A Formula Kite é uma das novas classes no programa da vela para os Jogos Paris 2024. Esta disputa promete regatas muito rápidas e decisões têm de ser tomadas em segundos - algo que não é novidade para Bruno Lobo. Aos 30 anos, o velejador maranhense conciliou uma faculdade de Medicina e o aprendizado no kiteboarding para tentar ser o primeiro representante Olímpico do Brasil na disputa.
A partir desta segunda-feira, ele começa a correr no Campeonato Mundial de Vela 2023, em Haia, nos Países Baixos, de olho em uma das oito vagas disponíveis para os Jogos da capital francesa.
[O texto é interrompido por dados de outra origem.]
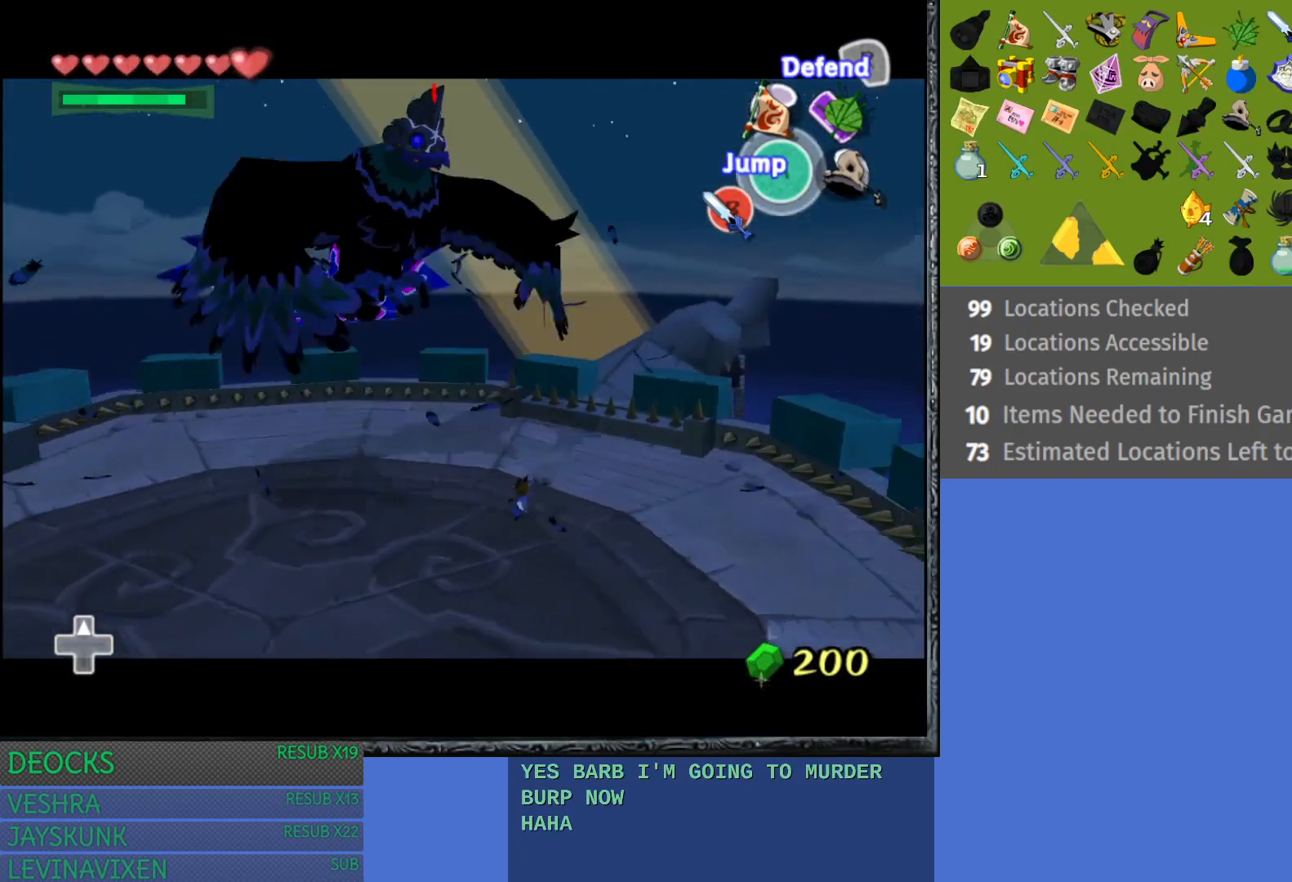
{"buttons": ["CROSS", "L1"], "left_stick": "right", "right_stick": "center", "events": [[267, "left_stick", "right"], [500, "CROSS", "down"]]}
Elas serão alocadas aos Comitês Olímpicos Nacionais (CONs) melhores colocados, com o limite de uma vaga por CON, por evento.
Em abril de 2023, Bruno terminou em 11o lugar no Troféu Princesa Sofia, em Palma de Mallorca, na Espanha, em junho foi o nono colocado em um evento em Lelystad, nos Países Baixos, e terminou na quinta colocação no evento-teste para Paris 2024 já realizado na Marina de Marselha, palco dos próximos Jogos.
"A cada competição fui me sentindo melhor, então estou sempre brigando entre o top dez ali. Acho que são alguns detalhes que a gente está trabalhando para chegar e brigar sempre pelo pódio," afirmou Bruno.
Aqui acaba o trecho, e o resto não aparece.